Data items
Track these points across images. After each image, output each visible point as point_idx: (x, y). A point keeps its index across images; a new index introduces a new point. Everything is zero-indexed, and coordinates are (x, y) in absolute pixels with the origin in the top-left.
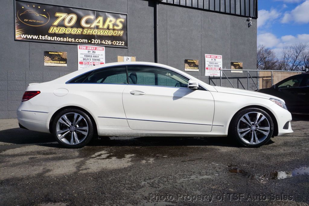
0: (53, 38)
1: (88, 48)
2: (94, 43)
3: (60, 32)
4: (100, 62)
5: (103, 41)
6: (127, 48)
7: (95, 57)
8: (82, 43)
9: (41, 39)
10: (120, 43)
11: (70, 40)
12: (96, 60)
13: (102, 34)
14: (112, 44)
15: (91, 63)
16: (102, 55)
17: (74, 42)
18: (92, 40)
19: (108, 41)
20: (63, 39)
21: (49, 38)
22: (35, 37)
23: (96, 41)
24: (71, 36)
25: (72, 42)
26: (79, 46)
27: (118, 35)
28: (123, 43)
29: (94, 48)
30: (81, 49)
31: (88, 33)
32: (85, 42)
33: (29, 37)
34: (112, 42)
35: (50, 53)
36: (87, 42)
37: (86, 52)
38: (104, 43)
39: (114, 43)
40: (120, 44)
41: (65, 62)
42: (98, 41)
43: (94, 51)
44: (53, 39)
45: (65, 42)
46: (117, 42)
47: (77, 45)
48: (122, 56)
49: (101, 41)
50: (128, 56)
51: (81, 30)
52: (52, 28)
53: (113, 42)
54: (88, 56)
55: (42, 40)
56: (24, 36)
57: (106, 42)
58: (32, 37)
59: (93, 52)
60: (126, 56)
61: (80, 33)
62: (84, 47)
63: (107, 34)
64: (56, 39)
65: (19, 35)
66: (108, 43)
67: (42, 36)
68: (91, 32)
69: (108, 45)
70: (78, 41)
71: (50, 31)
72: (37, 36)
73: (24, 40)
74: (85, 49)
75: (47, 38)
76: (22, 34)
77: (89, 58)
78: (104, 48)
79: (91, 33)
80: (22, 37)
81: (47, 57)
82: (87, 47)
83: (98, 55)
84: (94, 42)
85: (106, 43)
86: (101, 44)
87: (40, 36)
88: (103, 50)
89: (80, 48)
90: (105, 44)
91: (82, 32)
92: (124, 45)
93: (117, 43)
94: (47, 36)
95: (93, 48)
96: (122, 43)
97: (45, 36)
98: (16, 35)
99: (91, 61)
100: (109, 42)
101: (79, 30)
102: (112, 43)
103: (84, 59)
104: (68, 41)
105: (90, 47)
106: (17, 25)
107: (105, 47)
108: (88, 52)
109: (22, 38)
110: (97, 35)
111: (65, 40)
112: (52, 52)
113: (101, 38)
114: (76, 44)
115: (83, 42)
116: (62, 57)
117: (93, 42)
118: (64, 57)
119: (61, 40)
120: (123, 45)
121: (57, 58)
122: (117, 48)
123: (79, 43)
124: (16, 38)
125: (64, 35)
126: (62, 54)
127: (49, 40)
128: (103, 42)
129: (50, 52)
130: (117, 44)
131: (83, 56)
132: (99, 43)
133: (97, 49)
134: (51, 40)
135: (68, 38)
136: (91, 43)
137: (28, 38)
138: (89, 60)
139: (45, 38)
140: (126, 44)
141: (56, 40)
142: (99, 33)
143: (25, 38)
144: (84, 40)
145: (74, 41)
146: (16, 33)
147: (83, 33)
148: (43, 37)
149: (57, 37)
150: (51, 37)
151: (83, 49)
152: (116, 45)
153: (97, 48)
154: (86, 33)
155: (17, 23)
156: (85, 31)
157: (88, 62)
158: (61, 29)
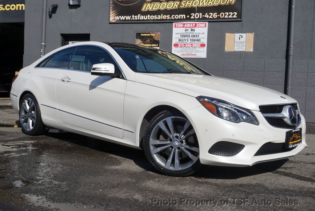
0: (147, 16)
1: (186, 26)
2: (194, 18)
3: (154, 8)
4: (200, 43)
5: (207, 14)
6: (241, 21)
7: (194, 36)
8: (178, 19)
9: (133, 19)
10: (230, 14)
11: (164, 17)
12: (195, 40)
13: (204, 5)
14: (218, 18)
15: (188, 45)
16: (203, 33)
17: (169, 20)
18: (191, 14)
19: (213, 14)
20: (157, 17)
21: (142, 18)
22: (128, 18)
23: (197, 16)
24: (166, 12)
25: (166, 20)
26: (175, 24)
27: (227, 3)
28: (235, 14)
29: (193, 25)
30: (177, 27)
31: (186, 6)
32: (182, 18)
33: (123, 18)
34: (218, 14)
35: (142, 35)
36: (185, 18)
37: (182, 30)
38: (208, 16)
39: (222, 15)
40: (230, 17)
41: (157, 45)
42: (200, 15)
43: (194, 29)
44: (146, 18)
45: (159, 20)
46: (226, 13)
47: (173, 22)
48: (232, 33)
49: (204, 14)
50: (242, 33)
51: (178, 3)
52: (146, 5)
53: (220, 15)
54: (185, 36)
55: (135, 20)
56: (118, 18)
57: (209, 15)
58: (125, 18)
59: (191, 30)
60: (238, 32)
61: (177, 7)
62: (180, 24)
63: (212, 4)
64: (150, 17)
65: (113, 18)
66: (212, 16)
67: (135, 15)
68: (190, 4)
69: (213, 18)
70: (174, 18)
71: (143, 9)
72: (130, 16)
73: (118, 22)
74: (182, 27)
75: (140, 17)
76: (116, 16)
77: (186, 38)
78: (207, 23)
79: (190, 6)
80: (116, 19)
81: (139, 40)
82: (184, 24)
83: (198, 33)
84: (194, 16)
85: (210, 17)
86: (203, 19)
87: (133, 16)
88: (206, 27)
89: (175, 27)
90: (209, 19)
91: (179, 6)
92: (236, 17)
93: (225, 15)
94: (140, 15)
95: (191, 24)
96: (233, 15)
97: (138, 15)
98: (111, 17)
99: (188, 43)
100: (215, 15)
101: (176, 3)
102: (218, 16)
103: (179, 40)
104: (162, 18)
105: (188, 24)
106: (112, 6)
107: (209, 22)
108: (186, 30)
109: (115, 21)
110: (198, 7)
111: (159, 17)
112: (144, 33)
113: (204, 10)
114: (171, 22)
115: (180, 18)
116: (154, 39)
117: (192, 17)
118: (156, 39)
119: (155, 19)
120: (234, 16)
121: (148, 41)
122: (225, 23)
123: (175, 19)
124: (110, 21)
125: (158, 12)
126: (154, 35)
127: (142, 20)
128: (206, 16)
129: (142, 33)
130: (226, 17)
131: (179, 36)
132: (201, 17)
133: (197, 26)
134: (144, 20)
135: (162, 15)
136: (189, 19)
137: (121, 19)
138: (186, 40)
139: (138, 17)
140: (239, 16)
141: (149, 19)
142: (201, 5)
143: (118, 20)
144: (182, 15)
145: (169, 18)
146: (111, 15)
147: (181, 7)
148: (136, 17)
149: (150, 15)
150: (144, 16)
151: (180, 27)
152: (224, 18)
153: (198, 24)
154: (184, 5)
155: (112, 4)
156: (183, 3)
157: (185, 43)
158: (156, 4)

Exercise prompt
Reproduce the records word for word from the start through the line that contains "117: (93, 42)". Leave the pictures out.

Solution
Track these points across images. After each image, output each visible point as point_idx: (x, y). A point keeps its index across images; a new index introduces a new point. Everything is zero-indexed, and coordinates are (x, y) in absolute pixels with the origin in the top-left.
0: (53, 38)
1: (88, 48)
2: (94, 43)
3: (60, 32)
4: (100, 62)
5: (103, 41)
6: (127, 48)
7: (95, 57)
8: (82, 43)
9: (41, 39)
10: (120, 43)
11: (70, 40)
12: (96, 60)
13: (102, 34)
14: (112, 44)
15: (91, 63)
16: (102, 55)
17: (74, 42)
18: (92, 40)
19: (108, 41)
20: (63, 39)
21: (49, 38)
22: (35, 37)
23: (96, 41)
24: (71, 36)
25: (72, 42)
26: (79, 46)
27: (118, 35)
28: (123, 43)
29: (94, 48)
30: (81, 49)
31: (88, 33)
32: (85, 42)
33: (29, 37)
34: (112, 42)
35: (50, 53)
36: (87, 42)
37: (86, 52)
38: (104, 43)
39: (114, 43)
40: (120, 44)
41: (65, 62)
42: (98, 41)
43: (94, 51)
44: (53, 39)
45: (65, 42)
46: (117, 42)
47: (77, 45)
48: (122, 56)
49: (101, 41)
50: (128, 56)
51: (81, 30)
52: (52, 28)
53: (113, 42)
54: (88, 56)
55: (42, 40)
56: (24, 36)
57: (106, 42)
58: (32, 37)
59: (93, 52)
60: (126, 56)
61: (80, 33)
62: (84, 47)
63: (107, 34)
64: (56, 39)
65: (19, 35)
66: (108, 43)
67: (42, 36)
68: (91, 32)
69: (108, 45)
70: (78, 41)
71: (50, 31)
72: (37, 36)
73: (24, 40)
74: (85, 49)
75: (47, 38)
76: (22, 34)
77: (89, 58)
78: (104, 48)
79: (91, 33)
80: (22, 37)
81: (47, 57)
82: (87, 47)
83: (98, 55)
84: (94, 42)
85: (106, 43)
86: (101, 44)
87: (40, 36)
88: (103, 50)
89: (80, 48)
90: (105, 44)
91: (82, 32)
92: (124, 45)
93: (117, 43)
94: (47, 36)
95: (93, 48)
96: (122, 43)
97: (45, 36)
98: (16, 35)
99: (91, 61)
100: (109, 42)
101: (79, 30)
102: (112, 43)
103: (84, 59)
104: (68, 41)
105: (90, 47)
106: (17, 25)
107: (105, 47)
108: (88, 52)
109: (22, 38)
110: (97, 35)
111: (65, 40)
112: (52, 52)
113: (101, 38)
114: (76, 44)
115: (83, 42)
116: (62, 57)
117: (93, 42)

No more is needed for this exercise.